Aliens, yurts, and prayers
We just attended the biannual reunion of my grandmother’s family - this year it was in Ruidoso, New Mexico. Not quite sure why it’s pronounced “Ria-dosa,” or why nearby Llano is pronounced “Lan-oh,” but I digress. Here are the highlights…
We drove through Roswell, New Mexico each way -- which means that I’ve now been in Roswell four times in the last three months. If you’ve ever been to Roswell, you know that’s six times too many.
So we had alien sightings (and not just my Dad):
And even the McDonald’s had an alien theme:
We had prayers: “Oh Great Provider, please provide a gas station in the middle of this desert! Quickly! And please give my mother an extra dose of patience when she finds out I forgot to fill the gas tank before leaving town.” [He chose to answer the first positively and second negatively.]
We had randomness: at one point one of my cousins pointed to another cousin and said to me, “She’s the one who lived in a yurt!”
We had my Mom and aunt Linda teaching my grandmother a new dance move:
We had family history: my grandmother’s sister-in-law recounted her response when her husband proposed....
Beth: “I can’t get married! I decided long ago to travel and see the world!”
George: “Let’s travel and see the world together!”
Beth (to us): “Well, that was the right thing to say....”

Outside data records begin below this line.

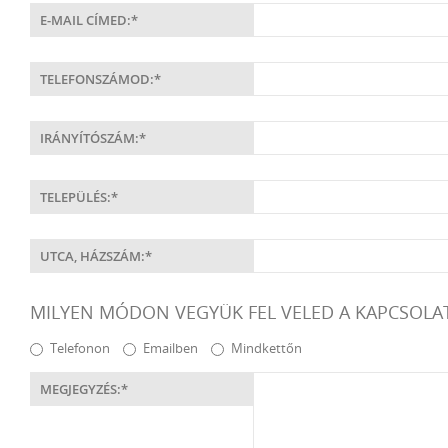
E-MAIL CÍMED:*
TELEFONSZÁMOD:*
IRÁNYÍTÓSZÁM:*
TELEPÜLÉS:*
UTCA, HÁZSZÁM:*
MILYEN MÓDON VEGYÜK FEL VELED A KAPCSOLA
Telefonon
Emailben
Mindkettőn
MEGJEGYZÉS:*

Finally, we discovered a hidden benefit of cherries early in the five hour drive home. We were trying to keep the boys awake until after the lunch pit-stop at the abovementioned alien-infested McDonald’s. Since Jonah spent much of the previous night whining, this was a challenge. He was nodding off so Jonathan broke out the cherries saying “Every time Benjamin nods off, I feed him a cherry to wake him up. Every time Jonah nods off, I threaten to feed him a cherry to wake him up.”
[Note: the calorie-phobic Jonah just hit the 20 pound mark, though…yeah!]